▶ **READING TEXT**:
The recipient is Professor Jason Scholz, The Chief Executive Officer of the Defence Cooperative Research Centre – Trusted Autonomous Systems.

The McNeil Prize is presented to “an individual from Australian industry and academia who has made an outstanding contribution to the capabilities of the Royal Australian Navy”. The Prize is sponsored by Lockheed Martin Australia.
The McNeil Prize is named in honour of Rear Admiral Percival McNeil CB RAN (1883-1951). He could be regarded as one of the great champions of Australian shipbuilding. McNeil played a pivotal role in the design and construction of the famed Bathurst class corvettes as well as helping to maintain a local warship construction capability in the post-war period.

Professor Scholz, who is also the Innovation Professor at RMIT University,  has made an outstanding contribution to Navy capability and its long-term efficacy, by consistently applying his world-class expertise, experience and energy in the field of autonomous systems and artificial intelligence. He has been central to developing business partnerships between all levels of industry and academia towards innovative autonomous systems and artificial intelligence. This has required exceptional skill, noting the diverse interests between ship-builders, systems integrators and deep level research, to optimise delivery of cutting-edge solutions for Navy capability.

▶ **EXERCISE MATERIAL**:
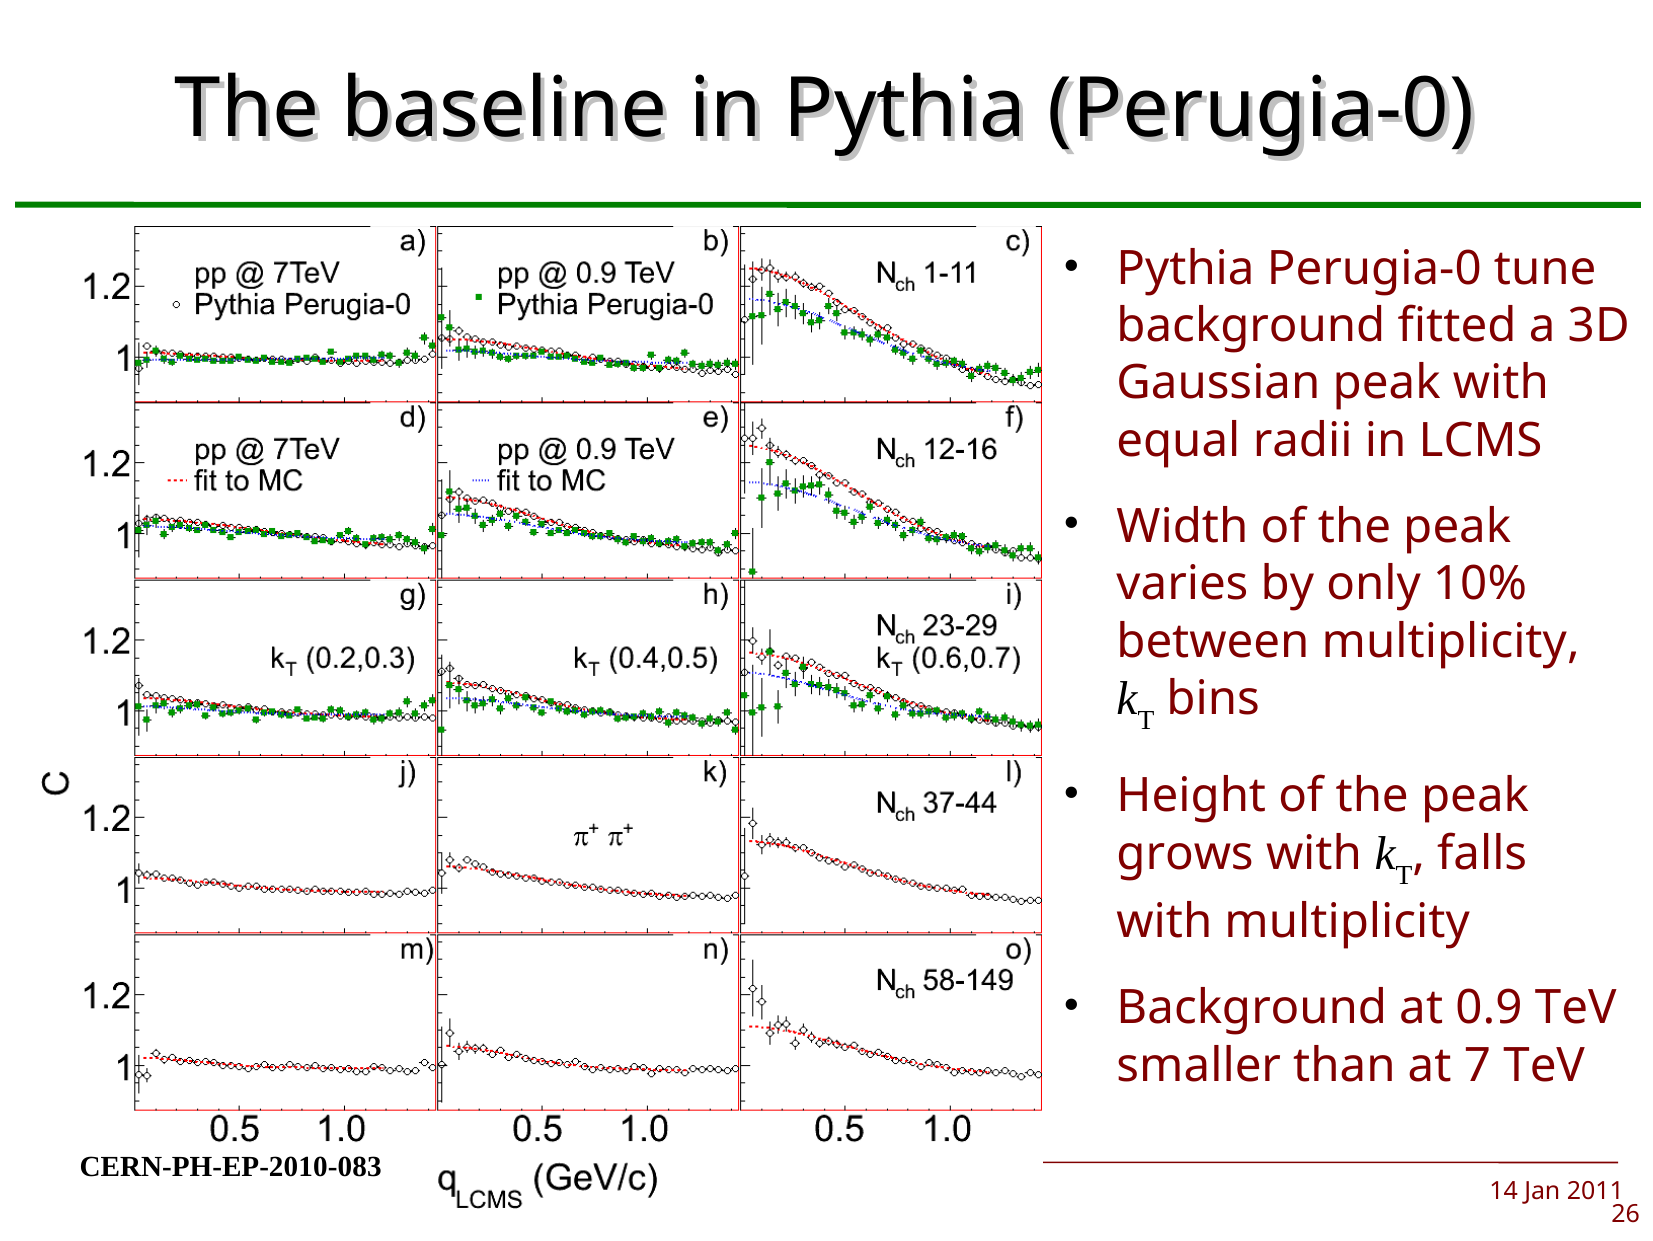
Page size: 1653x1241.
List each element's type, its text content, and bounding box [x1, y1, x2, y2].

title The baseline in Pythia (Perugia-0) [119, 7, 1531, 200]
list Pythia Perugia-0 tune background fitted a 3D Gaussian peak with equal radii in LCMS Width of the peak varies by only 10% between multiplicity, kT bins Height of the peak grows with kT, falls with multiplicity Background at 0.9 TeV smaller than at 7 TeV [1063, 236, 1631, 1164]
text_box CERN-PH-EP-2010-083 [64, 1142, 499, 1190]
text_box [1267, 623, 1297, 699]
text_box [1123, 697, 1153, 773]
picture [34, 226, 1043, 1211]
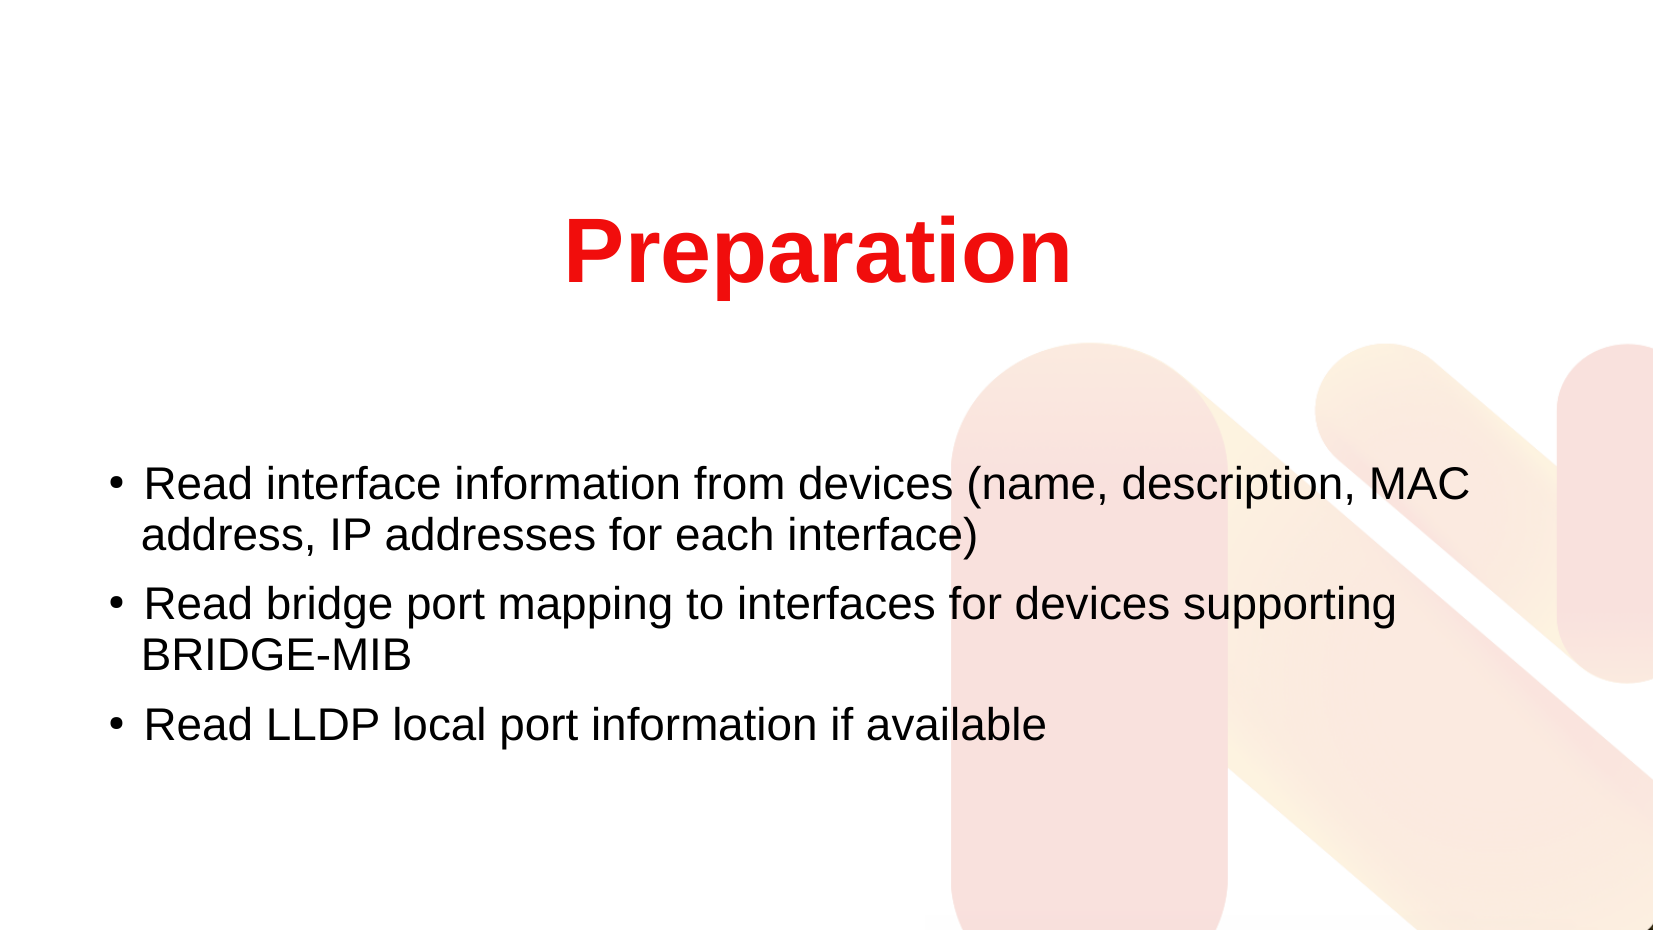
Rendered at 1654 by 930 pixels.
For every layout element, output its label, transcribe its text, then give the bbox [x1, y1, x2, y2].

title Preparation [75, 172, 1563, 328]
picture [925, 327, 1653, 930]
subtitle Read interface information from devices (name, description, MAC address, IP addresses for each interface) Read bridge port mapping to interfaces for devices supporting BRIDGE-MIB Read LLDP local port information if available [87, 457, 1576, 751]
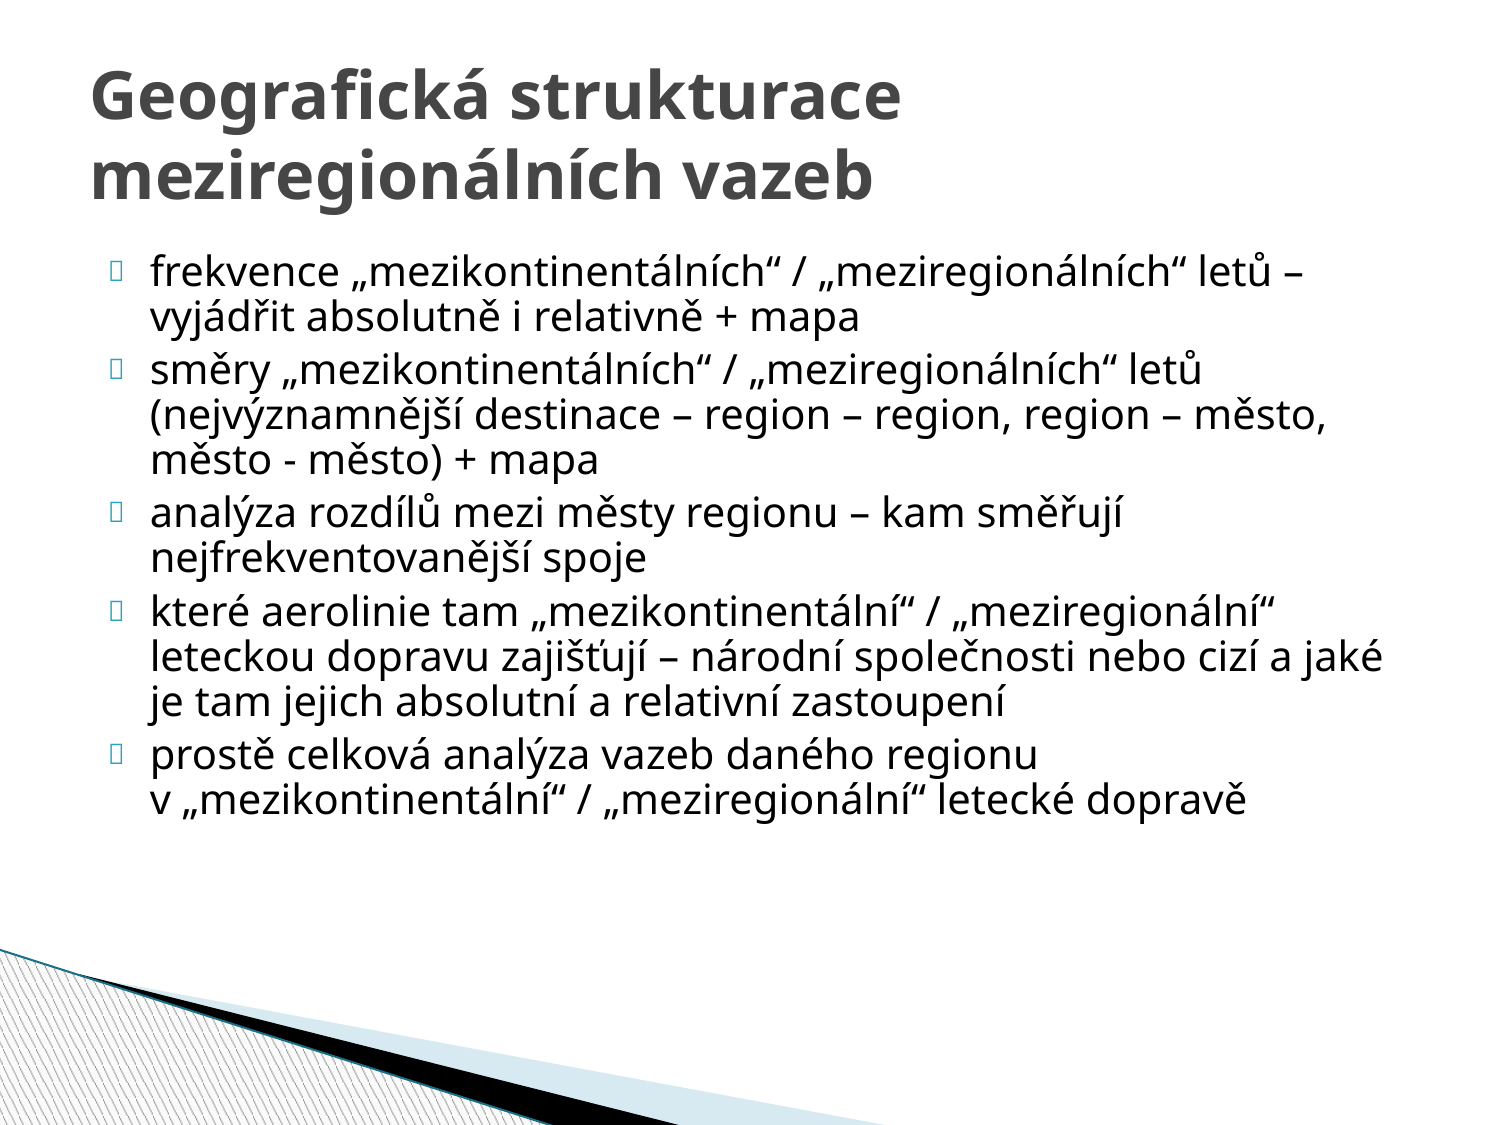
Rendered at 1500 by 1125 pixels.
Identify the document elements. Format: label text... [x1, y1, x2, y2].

▶ **EXERCISE SET**:
**1.** Return the records from their start through the line containing "picture [34, 226, 1043, 1211]", both ends included, leaving out the pictures.
**2.** Resume the article on Professor Scholz's McNeil Prize from its last sentence.
The article on the McNeil Prize and the records are unrelated material.

▶ **PER-TASK ANSWERS**:
**1.**
Page size: 1653x1241.
List each element's type, its text content, and bounding box [x1, y1, x2, y2].

title The baseline in Pythia (Perugia-0) [119, 7, 1531, 200]
list Pythia Perugia-0 tune background fitted a 3D Gaussian peak with equal radii in LCMS Width of the peak varies by only 10% between multiplicity, kT bins Height of the peak grows with kT, falls with multiplicity Background at 0.9 TeV smaller than at 7 TeV [1063, 236, 1631, 1164]
text_box CERN-PH-EP-2010-083 [64, 1142, 499, 1190]
text_box [1267, 623, 1297, 699]
text_box [1123, 697, 1153, 773]
picture [34, 226, 1043, 1211]

**2.**
While widely published and his opinions sought all over the world, Professor Scholz is best known recently as co-leading the partnership between Defence and industry in delivering Exercise Autonomous Warrior 2018 in Australia, and the international trials leading to this unique (and still unprecedented) operational experimentation program. In his role as Chairman of The (FVEY) Technical Cooperation Program (TTCP) for the Autonomy Strategic Challenge, and Australia’s representative, he guided the US and UK in the development and side-by-side demonstration of their respective Common Controls Systems and AI applications. This has led to multiple lines of effort within Navy to harness disruptive technologies, large-scale data management and the C2/AI in future warships for Australia’s unique circumstances.

Professor Scholz’s ongoing leadership as CEO of the DCRC-TAS is well recognised in Australia and internationally by Primes and multiple Small-Medium Enterprises. One of the leading projects for Navy he oversights is a partnership between several Primes, SMEs and multiple university R&D centres towards rapid (autonomous) mine countermeasures. He is a strong proponent of increased medium-size shipbuilding (unmanned) to support a variety of future autonomous systems.

The influence by Professor Scholz on future on-board combat systems, AI and deployable autonomous systems, and therefore the functional design of Navy’s Attack Class Submarines, Hunter Class Frigates, Arafura Class OPVs and other major projects well into the future is substantial.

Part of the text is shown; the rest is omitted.